*** Extracted records Section Begins ***

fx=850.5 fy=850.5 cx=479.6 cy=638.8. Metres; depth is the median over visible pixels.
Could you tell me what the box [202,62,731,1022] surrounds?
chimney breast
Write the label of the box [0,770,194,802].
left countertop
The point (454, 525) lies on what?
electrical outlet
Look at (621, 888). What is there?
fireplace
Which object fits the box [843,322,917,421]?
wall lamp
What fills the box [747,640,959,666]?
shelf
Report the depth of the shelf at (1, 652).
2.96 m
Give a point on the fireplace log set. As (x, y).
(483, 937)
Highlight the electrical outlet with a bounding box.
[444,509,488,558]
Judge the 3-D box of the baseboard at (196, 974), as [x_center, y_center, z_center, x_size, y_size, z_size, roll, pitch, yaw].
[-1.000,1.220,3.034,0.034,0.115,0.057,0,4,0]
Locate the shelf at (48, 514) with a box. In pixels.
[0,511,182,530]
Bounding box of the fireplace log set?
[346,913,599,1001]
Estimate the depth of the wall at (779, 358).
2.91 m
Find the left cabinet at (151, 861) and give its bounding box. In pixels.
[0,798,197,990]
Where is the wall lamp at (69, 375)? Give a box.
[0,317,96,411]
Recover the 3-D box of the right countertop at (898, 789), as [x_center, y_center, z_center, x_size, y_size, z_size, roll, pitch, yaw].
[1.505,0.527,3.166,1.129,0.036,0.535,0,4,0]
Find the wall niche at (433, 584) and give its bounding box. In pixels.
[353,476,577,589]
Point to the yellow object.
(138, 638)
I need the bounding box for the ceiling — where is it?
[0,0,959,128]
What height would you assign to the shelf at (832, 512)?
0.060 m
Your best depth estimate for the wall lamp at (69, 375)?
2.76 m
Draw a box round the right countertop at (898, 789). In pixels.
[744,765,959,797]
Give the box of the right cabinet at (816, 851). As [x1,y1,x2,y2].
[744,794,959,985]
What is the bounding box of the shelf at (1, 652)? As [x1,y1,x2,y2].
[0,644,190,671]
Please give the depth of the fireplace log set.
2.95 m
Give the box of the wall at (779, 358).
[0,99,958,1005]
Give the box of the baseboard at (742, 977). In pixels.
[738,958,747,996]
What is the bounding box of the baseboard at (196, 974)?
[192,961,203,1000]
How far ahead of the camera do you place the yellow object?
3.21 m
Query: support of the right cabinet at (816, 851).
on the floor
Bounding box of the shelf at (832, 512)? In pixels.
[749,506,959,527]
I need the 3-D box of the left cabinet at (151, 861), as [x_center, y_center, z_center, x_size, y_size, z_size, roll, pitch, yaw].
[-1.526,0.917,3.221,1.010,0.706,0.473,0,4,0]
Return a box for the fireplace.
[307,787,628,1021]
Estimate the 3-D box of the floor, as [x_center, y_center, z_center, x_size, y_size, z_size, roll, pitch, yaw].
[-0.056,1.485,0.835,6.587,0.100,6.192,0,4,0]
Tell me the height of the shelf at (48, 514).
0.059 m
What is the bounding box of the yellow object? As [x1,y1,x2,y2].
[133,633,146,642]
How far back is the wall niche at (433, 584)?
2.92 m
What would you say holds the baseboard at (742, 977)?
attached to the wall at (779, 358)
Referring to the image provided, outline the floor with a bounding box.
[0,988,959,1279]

*** Extracted records Section Ends ***

**Task details**.
Copy all the records exactly so that no character differs from the source.

**Response box**.
fx=850.5 fy=850.5 cx=479.6 cy=638.8. Metres; depth is the median over visible pixels.
Could you tell me what the box [202,62,731,1022] surrounds?
chimney breast
Write the label of the box [0,770,194,802].
left countertop
The point (454, 525) lies on what?
electrical outlet
Look at (621, 888). What is there?
fireplace
Which object fits the box [843,322,917,421]?
wall lamp
What fills the box [747,640,959,666]?
shelf
Report the depth of the shelf at (1, 652).
2.96 m
Give a point on the fireplace log set. As (x, y).
(483, 937)
Highlight the electrical outlet with a bounding box.
[444,509,488,558]
Judge the 3-D box of the baseboard at (196, 974), as [x_center, y_center, z_center, x_size, y_size, z_size, roll, pitch, yaw].
[-1.000,1.220,3.034,0.034,0.115,0.057,0,4,0]
Locate the shelf at (48, 514) with a box. In pixels.
[0,511,182,530]
Bounding box of the fireplace log set?
[346,913,599,1001]
Estimate the depth of the wall at (779, 358).
2.91 m
Find the left cabinet at (151, 861) and give its bounding box. In pixels.
[0,798,197,990]
Where is the wall lamp at (69, 375)? Give a box.
[0,317,96,411]
Recover the 3-D box of the right countertop at (898, 789), as [x_center, y_center, z_center, x_size, y_size, z_size, roll, pitch, yaw].
[1.505,0.527,3.166,1.129,0.036,0.535,0,4,0]
Find the wall niche at (433, 584) and give its bounding box. In pixels.
[353,476,577,589]
Point to the yellow object.
(138, 638)
I need the bounding box for the ceiling — where is it?
[0,0,959,128]
What height would you assign to the shelf at (832, 512)?
0.060 m
Your best depth estimate for the wall lamp at (69, 375)?
2.76 m
Draw a box round the right countertop at (898, 789). In pixels.
[744,765,959,797]
Give the box of the right cabinet at (816, 851). As [x1,y1,x2,y2].
[744,794,959,985]
What is the bounding box of the shelf at (1, 652)? As [x1,y1,x2,y2].
[0,644,190,671]
Please give the depth of the fireplace log set.
2.95 m
Give the box of the wall at (779, 358).
[0,99,958,1005]
Give the box of the baseboard at (742, 977). In pixels.
[738,958,747,996]
What is the bounding box of the baseboard at (196, 974)?
[192,961,203,1000]
How far ahead of the camera do you place the yellow object?
3.21 m
Query: support of the right cabinet at (816, 851).
on the floor
Bounding box of the shelf at (832, 512)? In pixels.
[749,506,959,527]
I need the 3-D box of the left cabinet at (151, 861), as [x_center, y_center, z_center, x_size, y_size, z_size, roll, pitch, yaw].
[-1.526,0.917,3.221,1.010,0.706,0.473,0,4,0]
Return a box for the fireplace.
[307,787,628,1021]
Estimate the 3-D box of the floor, as [x_center, y_center, z_center, x_size, y_size, z_size, roll, pitch, yaw].
[-0.056,1.485,0.835,6.587,0.100,6.192,0,4,0]
Tell me the height of the shelf at (48, 514).
0.059 m
What is the bounding box of the yellow object? As [x1,y1,x2,y2].
[133,633,146,642]
How far back is the wall niche at (433, 584)?
2.92 m
What would you say holds the baseboard at (742, 977)?
attached to the wall at (779, 358)
Referring to the image provided, outline the floor with a bounding box.
[0,988,959,1279]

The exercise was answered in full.